__Given records__:
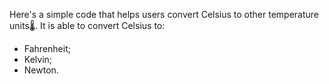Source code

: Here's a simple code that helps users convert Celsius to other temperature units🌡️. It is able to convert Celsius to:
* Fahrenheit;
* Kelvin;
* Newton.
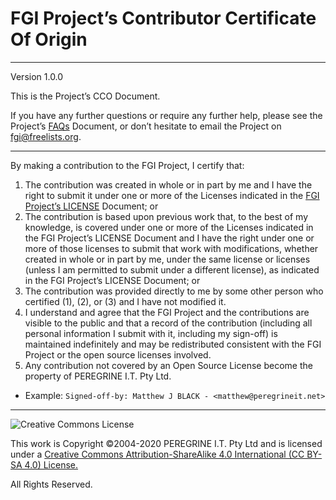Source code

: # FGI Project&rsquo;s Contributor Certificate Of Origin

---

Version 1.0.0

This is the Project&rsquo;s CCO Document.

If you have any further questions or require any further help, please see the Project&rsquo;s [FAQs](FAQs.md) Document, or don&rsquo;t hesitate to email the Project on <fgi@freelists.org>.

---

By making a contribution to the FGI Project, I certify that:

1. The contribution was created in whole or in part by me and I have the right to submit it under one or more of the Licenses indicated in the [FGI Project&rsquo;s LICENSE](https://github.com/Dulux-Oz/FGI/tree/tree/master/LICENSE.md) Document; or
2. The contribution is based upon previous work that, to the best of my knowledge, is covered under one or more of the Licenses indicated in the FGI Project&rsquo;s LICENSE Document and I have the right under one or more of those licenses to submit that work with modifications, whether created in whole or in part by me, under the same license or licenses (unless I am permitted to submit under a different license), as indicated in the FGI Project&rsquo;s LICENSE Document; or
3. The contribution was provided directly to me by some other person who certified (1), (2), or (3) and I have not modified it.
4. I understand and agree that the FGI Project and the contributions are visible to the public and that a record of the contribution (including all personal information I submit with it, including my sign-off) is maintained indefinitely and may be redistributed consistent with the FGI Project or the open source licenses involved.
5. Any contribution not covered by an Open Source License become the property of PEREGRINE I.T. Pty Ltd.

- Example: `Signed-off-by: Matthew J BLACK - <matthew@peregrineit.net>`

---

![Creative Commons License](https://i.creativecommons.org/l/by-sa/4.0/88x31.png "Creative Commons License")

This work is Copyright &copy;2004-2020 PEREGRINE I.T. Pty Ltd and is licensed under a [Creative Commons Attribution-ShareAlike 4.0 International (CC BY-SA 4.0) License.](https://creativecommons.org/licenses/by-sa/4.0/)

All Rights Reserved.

__Task to carry out__:
Render as a numbered list the lines starting with the one that contains "This work is" and going on through the last of the lines, leaving out blank lines.

__Output for this task__:
1. This work is Copyright &copy;2004-2020 PEREGRINE I.T. Pty Ltd and is licensed under a [Creative Commons Attribution-ShareAlike 4.0 International (CC BY-SA 4.0) License.](https://creativecommons.org/licenses/by-sa/4.0/)
2. All Rights Reserved.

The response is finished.